• Task to carry out: Duplicate the stretch of the SEFI framework page from "It also provides" through "researchers at BIT.".

• Excerpt to read:
▼
Please refer to our 📖document 👉👉Canary Document👈👈 for using Canary.
The document you are currently reading is an early version, which is incomplete and is being edited by the author and will be updated continuously. We will provide the complete document as soon as possible, as well as the English version of the document. If you have questions, please contact [email protected] for more information.
SEFI is a framework for evaluating the robustness of deep learning-based image recognition models.
It uses selected attack methods to generate adversarial samples based on selected models and uses these adversarial examples to attack any model you want. In the process, it collects data including multiple evaluation metrics to assess AI model robustness and attack method effectiveness while trying to find the best defense solution.
It also provides a toolkit containing multiple models, SOTA attack methods and defense methods, and allows users to make additional integrations themselves.
SEFI was created and is maintained by researchers at BIT.
We provide a stable version on PyPI, which you can install by:
python -m pip install torch torchvision torchaudio
python -m pip install canary-sefiWe recommend that you install PyTorch beforehand. Canary requires at least PyTorch 2.0.1, but we recommend using PyTorch 2.1.1 or higher.
We provide an Example Project located in Github, which you can directly run to try.
Please execute the following command on the terminal to clone the code locally and run the Example Project:
git clone https://github.com/NeoSunJZ/Canary_Example.git
python run.py
We have supported 15 models on 4 datasets, of which all 15 models for the ImageNet dataset are available. We hope that you will participate in improving our model library and share your own model structure and weighting information to help more people.
▲
[Stored data entries]
▼
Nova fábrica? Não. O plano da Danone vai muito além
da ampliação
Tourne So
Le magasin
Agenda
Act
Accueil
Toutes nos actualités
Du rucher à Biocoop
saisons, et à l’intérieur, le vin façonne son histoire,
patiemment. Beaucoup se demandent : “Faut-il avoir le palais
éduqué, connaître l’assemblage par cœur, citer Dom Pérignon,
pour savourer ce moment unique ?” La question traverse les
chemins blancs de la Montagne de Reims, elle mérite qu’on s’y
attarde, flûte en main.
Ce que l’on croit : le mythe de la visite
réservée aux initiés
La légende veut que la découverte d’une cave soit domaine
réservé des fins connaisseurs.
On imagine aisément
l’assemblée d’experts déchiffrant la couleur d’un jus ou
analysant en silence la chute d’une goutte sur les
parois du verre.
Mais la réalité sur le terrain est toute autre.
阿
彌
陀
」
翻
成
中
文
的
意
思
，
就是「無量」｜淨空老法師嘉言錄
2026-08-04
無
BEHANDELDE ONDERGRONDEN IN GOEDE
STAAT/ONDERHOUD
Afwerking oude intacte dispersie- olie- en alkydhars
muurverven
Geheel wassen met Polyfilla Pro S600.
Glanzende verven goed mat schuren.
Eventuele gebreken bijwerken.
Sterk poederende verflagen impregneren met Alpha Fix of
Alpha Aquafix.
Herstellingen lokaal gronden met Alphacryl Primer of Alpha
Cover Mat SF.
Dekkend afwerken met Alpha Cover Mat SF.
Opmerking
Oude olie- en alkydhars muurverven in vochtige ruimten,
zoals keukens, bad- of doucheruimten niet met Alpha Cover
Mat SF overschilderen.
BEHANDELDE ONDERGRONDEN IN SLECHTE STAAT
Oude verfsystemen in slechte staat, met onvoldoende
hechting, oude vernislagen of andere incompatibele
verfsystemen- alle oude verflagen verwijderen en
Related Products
▲
▼
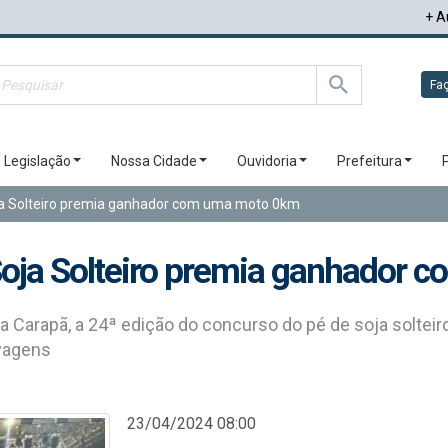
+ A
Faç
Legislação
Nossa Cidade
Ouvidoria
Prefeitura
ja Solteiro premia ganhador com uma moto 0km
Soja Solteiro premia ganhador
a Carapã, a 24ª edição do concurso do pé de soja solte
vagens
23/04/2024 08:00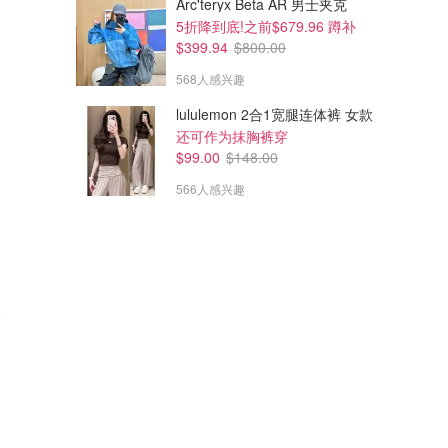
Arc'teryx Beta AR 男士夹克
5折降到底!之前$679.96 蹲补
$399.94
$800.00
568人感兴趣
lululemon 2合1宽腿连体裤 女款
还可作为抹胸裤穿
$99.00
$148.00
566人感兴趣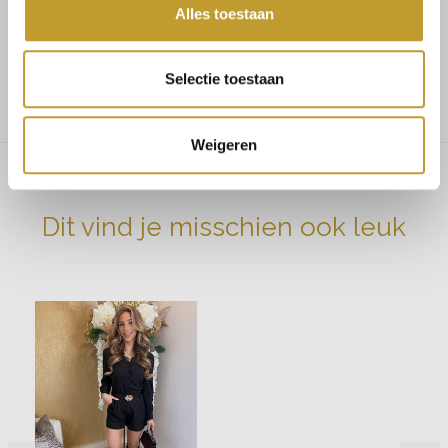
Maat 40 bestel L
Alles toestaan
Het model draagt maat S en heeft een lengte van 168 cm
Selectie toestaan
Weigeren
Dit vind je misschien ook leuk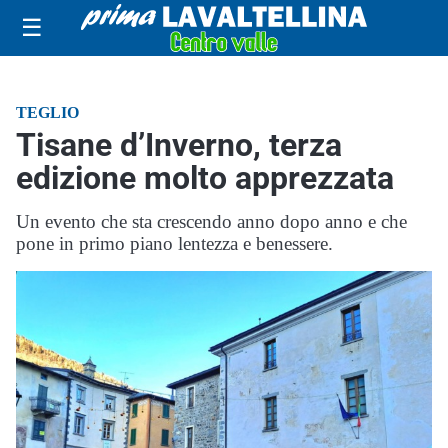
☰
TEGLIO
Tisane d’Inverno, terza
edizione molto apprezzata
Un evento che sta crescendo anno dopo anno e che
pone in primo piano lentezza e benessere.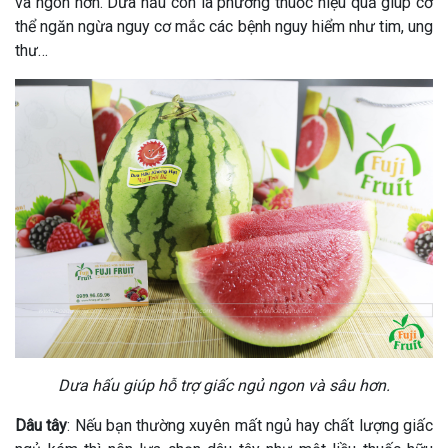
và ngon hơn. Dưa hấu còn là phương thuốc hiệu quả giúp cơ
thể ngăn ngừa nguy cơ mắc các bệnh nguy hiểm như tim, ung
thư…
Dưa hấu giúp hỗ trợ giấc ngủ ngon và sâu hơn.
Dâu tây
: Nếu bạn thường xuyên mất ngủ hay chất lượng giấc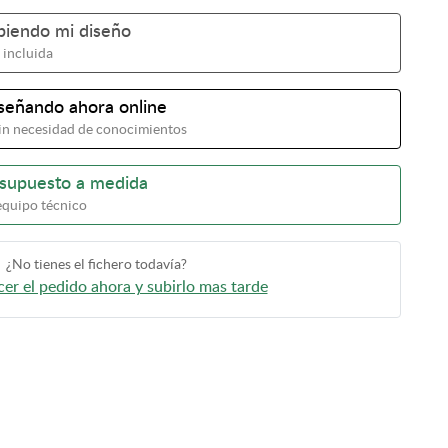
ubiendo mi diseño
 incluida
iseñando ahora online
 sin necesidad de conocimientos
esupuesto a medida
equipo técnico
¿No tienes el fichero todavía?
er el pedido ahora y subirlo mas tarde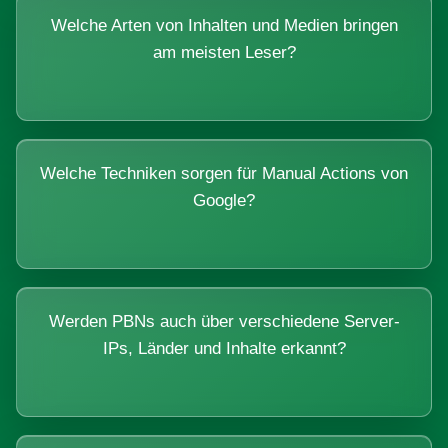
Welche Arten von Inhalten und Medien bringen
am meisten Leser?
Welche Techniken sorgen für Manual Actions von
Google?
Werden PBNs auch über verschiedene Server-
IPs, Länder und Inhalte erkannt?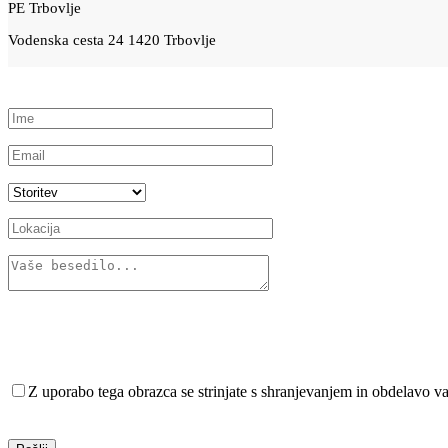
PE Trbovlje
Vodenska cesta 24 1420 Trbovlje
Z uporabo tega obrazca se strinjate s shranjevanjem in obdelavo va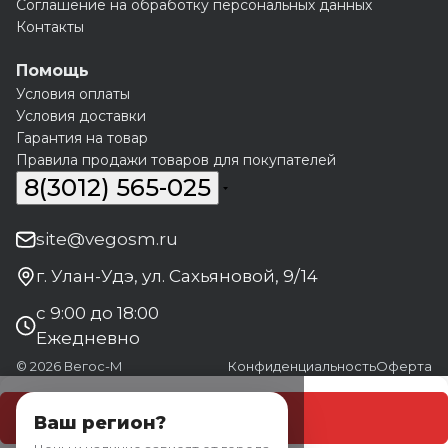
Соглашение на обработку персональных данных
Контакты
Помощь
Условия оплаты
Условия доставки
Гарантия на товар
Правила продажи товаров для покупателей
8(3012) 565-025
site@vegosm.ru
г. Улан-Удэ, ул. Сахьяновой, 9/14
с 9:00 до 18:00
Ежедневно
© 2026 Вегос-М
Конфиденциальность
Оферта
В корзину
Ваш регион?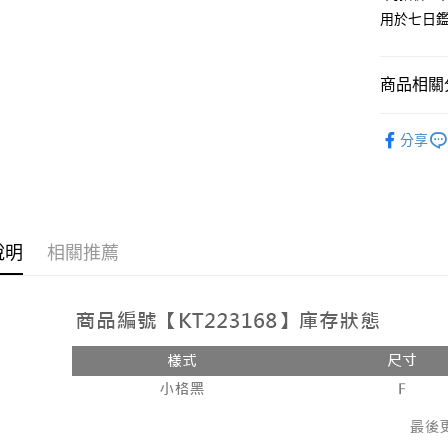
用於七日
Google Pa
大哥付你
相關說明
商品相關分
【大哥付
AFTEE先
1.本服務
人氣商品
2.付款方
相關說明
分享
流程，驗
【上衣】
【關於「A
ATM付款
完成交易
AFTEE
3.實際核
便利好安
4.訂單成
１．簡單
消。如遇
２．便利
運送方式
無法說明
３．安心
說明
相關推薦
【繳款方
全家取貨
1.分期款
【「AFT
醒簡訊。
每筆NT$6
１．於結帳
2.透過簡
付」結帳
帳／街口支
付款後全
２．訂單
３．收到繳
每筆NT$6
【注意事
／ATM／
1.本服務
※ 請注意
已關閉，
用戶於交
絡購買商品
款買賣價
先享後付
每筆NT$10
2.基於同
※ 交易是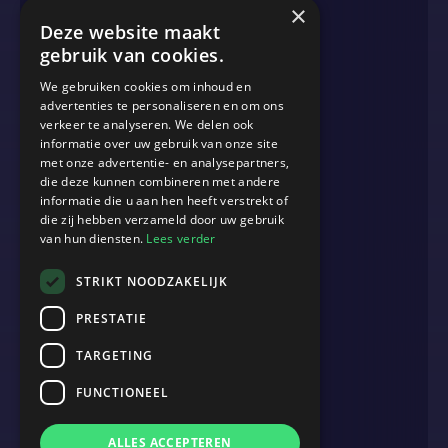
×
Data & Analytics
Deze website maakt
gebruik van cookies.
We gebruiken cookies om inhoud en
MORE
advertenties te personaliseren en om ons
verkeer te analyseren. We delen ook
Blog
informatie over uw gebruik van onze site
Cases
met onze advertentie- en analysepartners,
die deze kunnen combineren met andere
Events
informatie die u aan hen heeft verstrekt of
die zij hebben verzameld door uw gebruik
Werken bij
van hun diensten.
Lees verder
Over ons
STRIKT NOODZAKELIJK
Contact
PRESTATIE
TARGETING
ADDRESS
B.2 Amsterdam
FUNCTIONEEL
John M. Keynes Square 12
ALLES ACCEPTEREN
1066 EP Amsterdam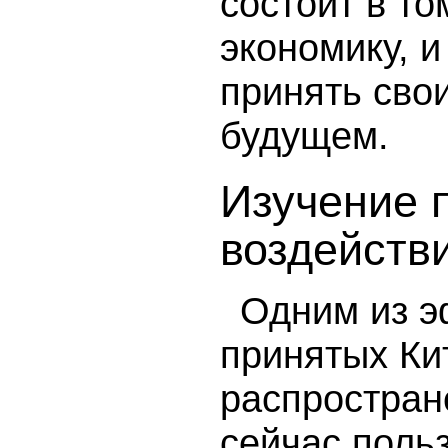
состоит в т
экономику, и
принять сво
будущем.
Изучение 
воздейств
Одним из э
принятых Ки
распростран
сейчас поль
▲
▼
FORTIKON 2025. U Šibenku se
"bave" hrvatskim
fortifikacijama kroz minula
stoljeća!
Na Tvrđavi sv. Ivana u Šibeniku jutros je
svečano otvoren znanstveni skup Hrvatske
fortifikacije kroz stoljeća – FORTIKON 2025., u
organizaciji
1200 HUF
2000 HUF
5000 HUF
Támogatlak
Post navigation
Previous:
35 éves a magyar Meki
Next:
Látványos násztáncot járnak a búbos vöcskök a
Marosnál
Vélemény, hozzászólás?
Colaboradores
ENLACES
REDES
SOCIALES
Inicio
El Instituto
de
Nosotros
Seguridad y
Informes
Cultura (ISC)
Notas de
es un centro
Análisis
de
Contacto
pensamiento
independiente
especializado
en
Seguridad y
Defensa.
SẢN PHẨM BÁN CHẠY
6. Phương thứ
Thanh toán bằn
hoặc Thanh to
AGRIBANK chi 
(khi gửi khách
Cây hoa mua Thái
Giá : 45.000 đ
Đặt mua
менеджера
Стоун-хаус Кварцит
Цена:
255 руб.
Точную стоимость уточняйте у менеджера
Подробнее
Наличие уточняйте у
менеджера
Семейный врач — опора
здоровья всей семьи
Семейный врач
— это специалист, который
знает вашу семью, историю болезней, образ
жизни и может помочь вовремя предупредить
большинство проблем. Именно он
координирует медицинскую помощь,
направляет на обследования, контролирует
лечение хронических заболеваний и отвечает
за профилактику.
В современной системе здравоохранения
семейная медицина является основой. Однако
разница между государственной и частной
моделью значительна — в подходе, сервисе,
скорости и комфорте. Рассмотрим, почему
▲
• Result:
It also provides a toolkit containing multiple models, SOTA attack methods and defense methods, and allows users to make additional integrations themselves.
SEFI was created and is maintained by researchers at BIT.